With the above two, the goal is to create reports based on your configured metrics. Nevertheless, the reports should show the following as basic metrics.



This report shows where the actual traffic comes from. This report alone can tell you if your site has a diverse backlink profile. If it comes from poor-quality sites, it is high time to rethink your link building strategies before Google thinks of your site as spam. 

Yes, the search engine now looks into the sites’ quality linked back to your website, so you must proceed cautiously.


Of course, the report must show figures pertaining to the conversion rate. Again, this may depend on the goal, like a thousand newsletter subscribers or contact us page completions from period A to period B.

The thing is, the report can show whether key performance indicators (KPIs) are met or not and move on to the next probable action.

Keywords and landing pages

The report must outline the search terms the users use in landing on specific pages on the website. It must also show the exit pages. Your website’s findability lies in properly using and disseminating keywords within site and corresponding landing pages.

If you know the most commonly used keywords and frequently landed pages, you may quickly determine the elements that attract visitors to a particular page, for instance.

Google Analytics can provide real figures to determine whether your site is performing at its best or not. If not, then the tool also gives you the metrics you should be looking at initially. 

This doesn’t mean you should look at the entire analytics report because, as mentioned above, the tool is a treasure just waiting to be discovered.

A pivot

In measuring business activities, start with Acquisition > All Traffic > Channels. Then, you may simply compare date ranges such as the last 30 days or custom. Indicate the preferred range and the point of comparison, such as the previous year.

In this way, you’d know how your website performed during the pandemic against last year’s performance. Make sure that you check the overall changes and the changes for each channel. Check for users, sessions, transactions, and conversion rates. Finally, check the revenues.

  • Are there any significant changes in revenues? Are they higher, lower, or unchanged?
  • Which channels perform the best? Paid or organic search?
  • Are there any significant changes in conversion rates? 

Speaking of paid search, you must also scrutinize the ads’ performance by going to Acquisition > Google Ads > Campaign > Clicks. You may also compare the PPC performance by year.

Focus on the changes in ROAS or the return on ad spend. Nonetheless, you must also look into the ad groups, keywords, and search queries. These are indicative of new opportunities to explore. 

If you are selling products, go to Conversions > Ecommerce > Product Performance. Compare the products and their categories to determine which ones the target consumers are looking for and buying.

Finally, if you operate in multiple locations, it is best to look into the performance of products or services by going to Audience > Geo > Location. Here, you will fully grasp which countries brought in the most sales. 
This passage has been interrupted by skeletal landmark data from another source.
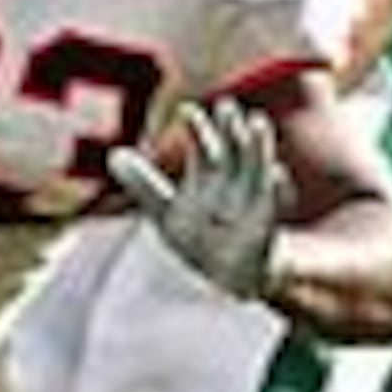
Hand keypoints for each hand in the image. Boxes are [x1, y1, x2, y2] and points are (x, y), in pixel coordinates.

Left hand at [113, 101, 287, 299]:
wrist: (217, 286)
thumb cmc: (194, 245)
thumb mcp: (164, 212)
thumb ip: (143, 183)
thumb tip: (114, 154)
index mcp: (209, 180)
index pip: (204, 147)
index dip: (197, 128)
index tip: (185, 109)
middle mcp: (232, 187)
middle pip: (233, 151)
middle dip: (231, 130)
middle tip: (226, 106)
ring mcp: (251, 206)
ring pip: (257, 170)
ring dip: (259, 147)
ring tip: (257, 122)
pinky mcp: (265, 230)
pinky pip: (274, 208)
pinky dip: (276, 191)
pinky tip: (276, 174)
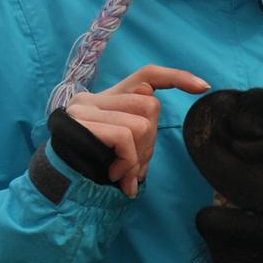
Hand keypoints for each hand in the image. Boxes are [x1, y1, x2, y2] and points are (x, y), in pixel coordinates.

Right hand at [66, 65, 209, 196]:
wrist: (59, 187)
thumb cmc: (96, 169)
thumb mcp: (124, 150)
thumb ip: (141, 131)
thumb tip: (152, 97)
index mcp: (108, 99)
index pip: (147, 75)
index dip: (176, 77)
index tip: (203, 86)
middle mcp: (93, 98)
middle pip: (149, 105)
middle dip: (150, 142)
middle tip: (134, 167)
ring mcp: (84, 108)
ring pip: (140, 123)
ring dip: (138, 156)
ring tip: (124, 174)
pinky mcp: (80, 123)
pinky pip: (124, 136)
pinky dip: (128, 159)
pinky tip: (116, 174)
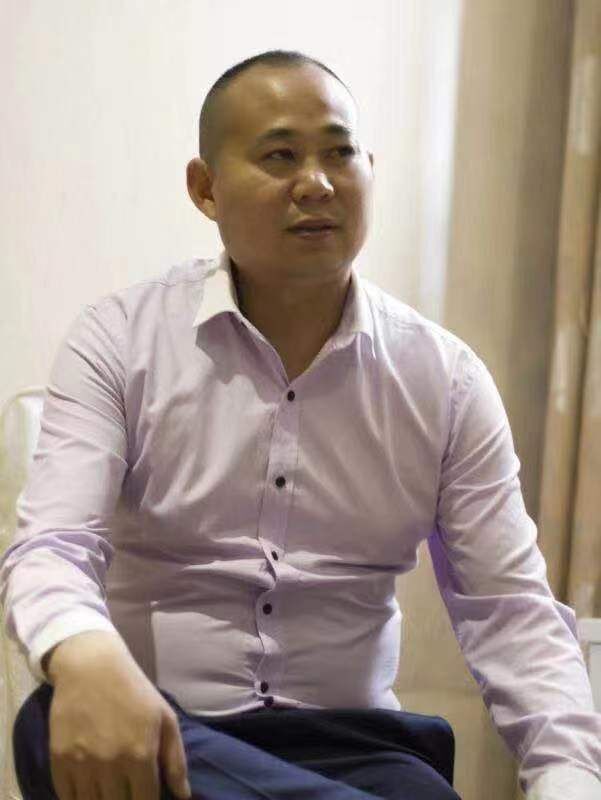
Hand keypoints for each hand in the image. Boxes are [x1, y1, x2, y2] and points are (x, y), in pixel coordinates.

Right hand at [45, 631, 191, 799]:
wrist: (91, 666)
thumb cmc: (134, 691)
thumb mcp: (165, 718)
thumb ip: (175, 761)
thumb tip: (183, 797)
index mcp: (141, 754)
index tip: (144, 795)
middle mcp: (111, 763)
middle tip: (127, 790)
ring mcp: (82, 763)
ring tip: (109, 789)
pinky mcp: (59, 759)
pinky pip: (66, 797)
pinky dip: (77, 797)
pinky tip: (87, 788)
You may also compare the performance of each location against that of the previous year. So you’d know which locations to focus on.

Based on the results of your comparisons and analysis, make the necessary changes. 

  • Update the homepage to showcase or feature the best-selling products or services
  • Optimize the product pages of the best-selling products or services
  • Create more content that addresses the pain points of the target consumers 
  • Shift the inventory of top-selling products or services
  • Identify new product opportunities and produce the goods immediately
  • Fine-tune paid search and other advertising activities
  • Push more marketing activities on the most profitable locations

Bottom-line, businesses must monitor KPIs frequently. Fix any problem you will find on your website and ad copies. Seize whatever opportunities you can spot so your business stays afloat during these unprecedented times.